California is another fine university in an academic sense, but athletically it has a ton of debt and some tumultuous times financially. I worry about what is next for that program as well as Oregon State and Washington State.
The biggest crime is what’s being done to the athletes in these programs, who did nothing wrong, who are exceptional people, but who now have uncertain playing futures.
Are these schools willing to do what is necessary financially for these athletes to be able to compete for their schools? How will longer travel to road games affect them? We have no idea.

#5 A Requiem to the Pac-12
When Mike Aresco took over the Big East, he knew the basketball schools needed to stay together and be a basketball-focused league. He relinquished those schools and the Big East flourishes to this day. Aresco then helped form the American Athletic Conference and the schools that he found have flourished. They are arguably the most successful GO5 conference and have seen multiple teams get poached by the Big 12.
For the Pac-12, its death was unnecessary, and one that could have been avoided.
Larry Scott, instead of partnering with a media company to run the Pac-12 Network, wanted the conference to be its own media company which was a colossal failure. His inability to close the Pac-16 haunts the league, as well as many other applications to the league with schools and brands that would have kept the league prosperous.
Current commissioner George Kliavkoff will forever be known as the guy who let the Pac-12 die.

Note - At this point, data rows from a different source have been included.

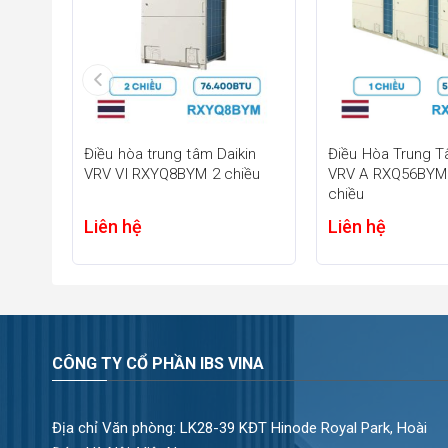
Điều hòa trung tâm Daikin
Điều Hòa Trung T
VRV VI RXYQ8BYM 2 chiều
VRV A RXQ56BYM
Cải tiến dàn nóng 
chiều
Bên cạnh đó, cấu trúc khung dàn nóng được gia cố chắc
Liên hệ
Liên hệ
và hạn chế hư hỏng do va đập. Thiết bị hoạt động ổn định
và giảm thiểu chi phí bảo trì.
1.2. Tiết kiệm năng lượng
CÔNG TY CỔ PHẦN IBS VINA
Địa chỉ Văn phòng: LK28-39 KĐT Hinode Royal Park, Hoài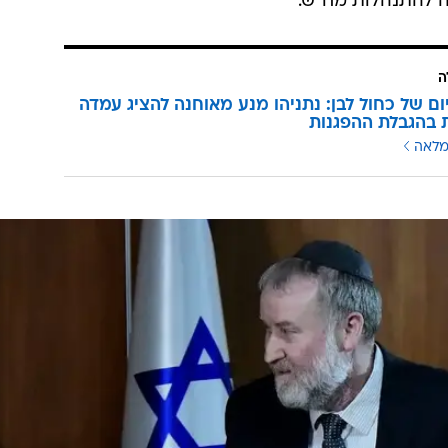
 להתנהלות מח"ש.
ה
ום של כחול לבן: נתניהו מנע מאוחנה להציג עמדה
בהגבלת ההפגנות
מלאה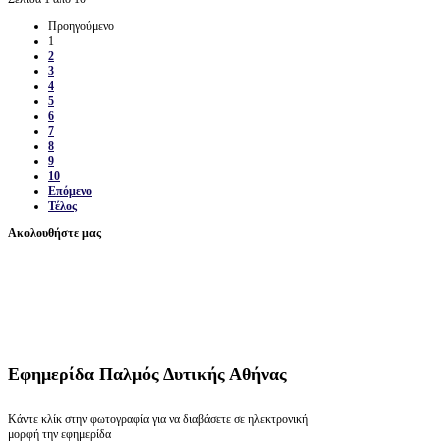
Προηγούμενο
1
2
3
4
5
6
7
8
9
10
Επόμενο
Τέλος
Ακολουθήστε μας
Εφημερίδα
Παλμός Δυτικής Αθήνας
Κάντε κλίκ στην φωτογραφία για να διαβάσετε σε ηλεκτρονική
μορφή την εφημερίδα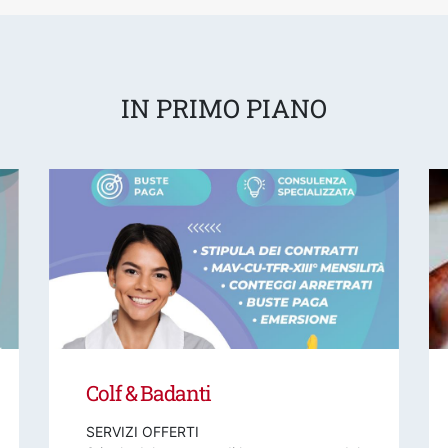
IN PRIMO PIANO
Colf & Badanti
SERVIZI OFFERTI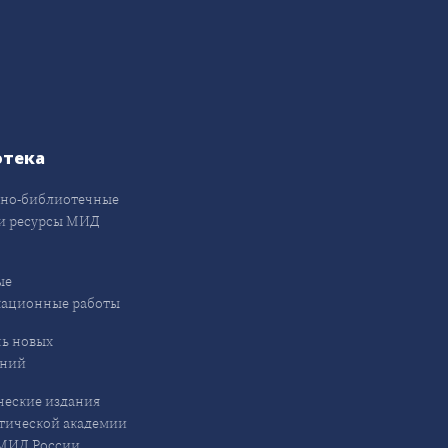
отека
но-библиотечные
и ресурсы МИД
ые
кационные работы
ь новых
ений
еские издания
ической академии
ИД России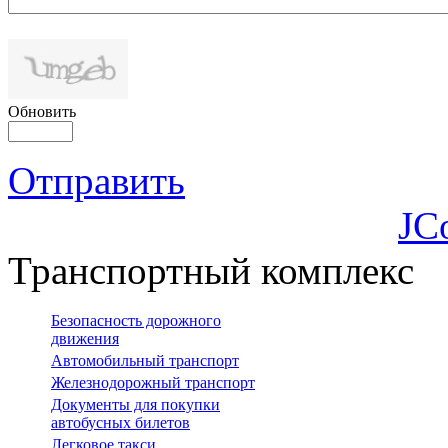
Обновить
Отправить
JC
Транспортный комплекс
Безопасность дорожного
движения
Автомобильный транспорт
Железнодорожный транспорт
Документы для покупки
автобусных билетов
Легковое такси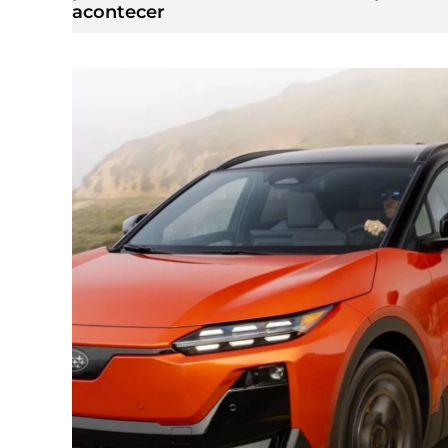
acontecer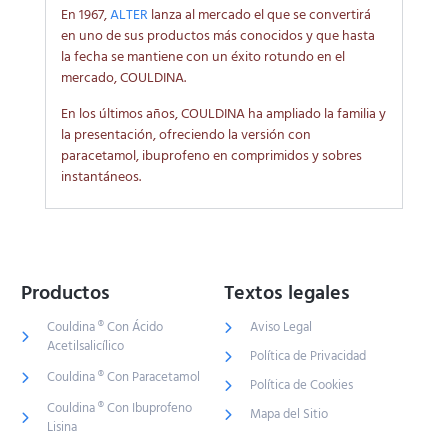
En 1967,
ALTER
lanza al mercado el que se convertirá
en uno de sus productos más conocidos y que hasta
la fecha se mantiene con un éxito rotundo en el
mercado, COULDINA.
En los últimos años, COULDINA ha ampliado la familia y
la presentación, ofreciendo la versión con
paracetamol, ibuprofeno en comprimidos y sobres
instantáneos.
Productos
Textos legales
Couldina ® Con Ácido
Aviso Legal
Acetilsalicílico
Política de Privacidad
Couldina ® Con Paracetamol
Política de Cookies
Couldina ® Con Ibuprofeno
Mapa del Sitio
Lisina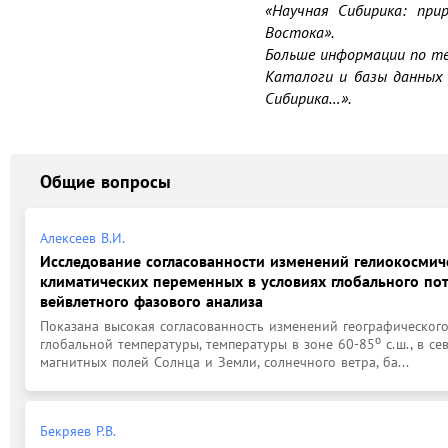
«Научная Сибирика: прир
Востока».

Больше информации по те
Каталоги и базы данных 
Сибирика…».
Общие вопросы
Алексеев В.И.
Исследование согласованности изменений гелиокосмич
климатических переменных в условиях глобального по
вейвлетного фазового анализа
Показана высокая согласованность изменений географического
глобальной температуры, температуры в зоне 60-85⁰ с.ш., в с
магнитных полей Солнца и Земли, солнечного ветра, ба...
Бекряев Р.В.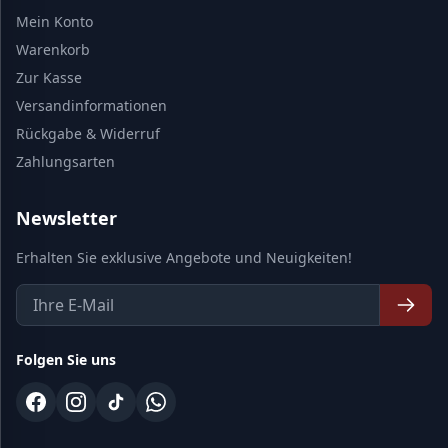
Mein Konto
Warenkorb
Zur Kasse
Versandinformationen
Rückgabe & Widerruf
Zahlungsarten
Newsletter
Erhalten Sie exklusive Angebote und Neuigkeiten!
Folgen Sie uns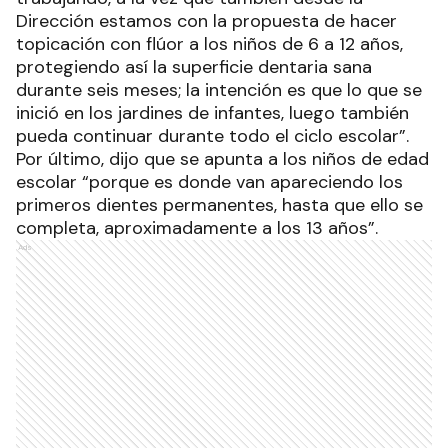
Dirección estamos con la propuesta de hacer
topicación con flúor a los niños de 6 a 12 años,
protegiendo así la superficie dentaria sana
durante seis meses; la intención es que lo que se
inició en los jardines de infantes, luego también
pueda continuar durante todo el ciclo escolar”.
Por último, dijo que se apunta a los niños de edad
escolar “porque es donde van apareciendo los
primeros dientes permanentes, hasta que ello se
completa, aproximadamente a los 13 años”.
Ads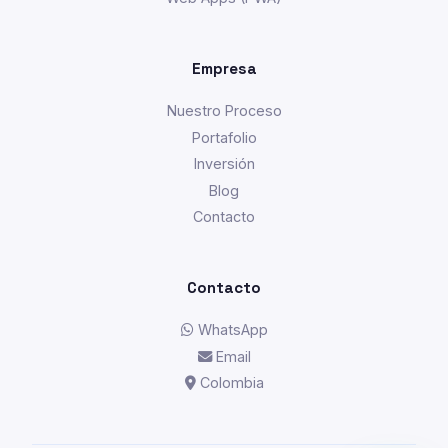
Empresa
Nuestro Proceso
Portafolio
Inversión
Blog
Contacto
Contacto
WhatsApp
Email
Colombia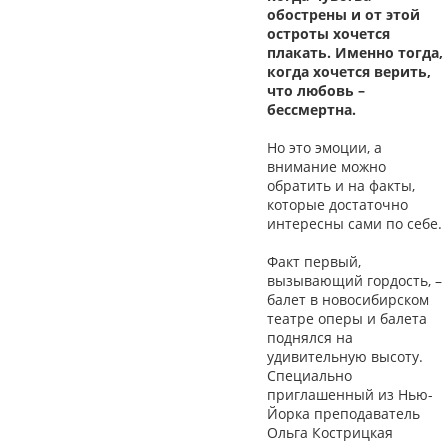
обострены и от этой
остроты хочется
плакать. Именно тогда,
когда хочется верить,
что любовь –
бессмертна.
Но это эмоции, а
внимание можно
обратить и на факты,
которые достаточно
интересны сами по себе.
Факт первый,
вызывающий гордость, –
балет в новосибирском
театре оперы и балета
поднялся на
удивительную высоту.
Специально
приглашенный из Нью-
Йорка преподаватель
Ольга Кострицкая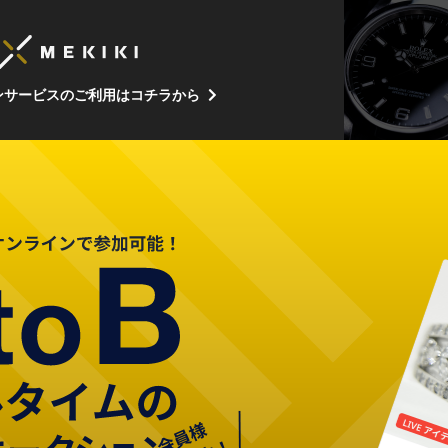
ンサービスのご利用はコチラから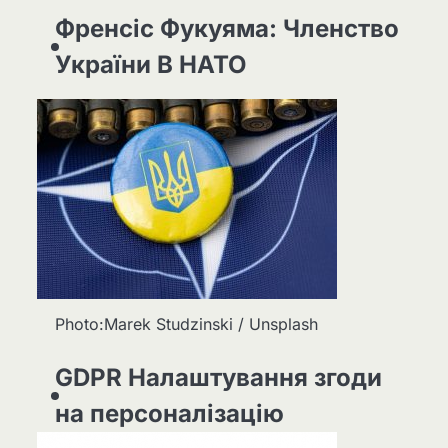
Френсіс Фукуяма: Членство
України В НАТО
Photo:Marek Studzinski / Unsplash
GDPR Налаштування згоди
на персоналізацію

Kliavkoff himself had a Larry Scott moment himself when the Big XII came to them after Texas and Oklahoma left the conference to merge together.
While it is not known whether it was Kliavkoff or the Pac-12 schools who rejected the idea, the commissioner owns the rejection. The karma that followed was when Kliavkoff approached the Big XII after Southern Cal and UCLA left to see if that merger was still available. He was turned down during a short meeting with a stiff rejection.
The conference that legendary UCLA basketball player and commentator Bill Walton dubbed “The Conference of Champions” now will likely be a thing of the past.
When you think of the greatest moments in the history of college athletics, the greatest athletes, and teams, they are now no longer alive in the conference that made them the premier conference in all of college sports.
Its death is one that won’t be forgotten and something all influencers, administrators, coaches, and television executives have to learn from because this should have never happened and we won’t know the full ramifications of this for years to come.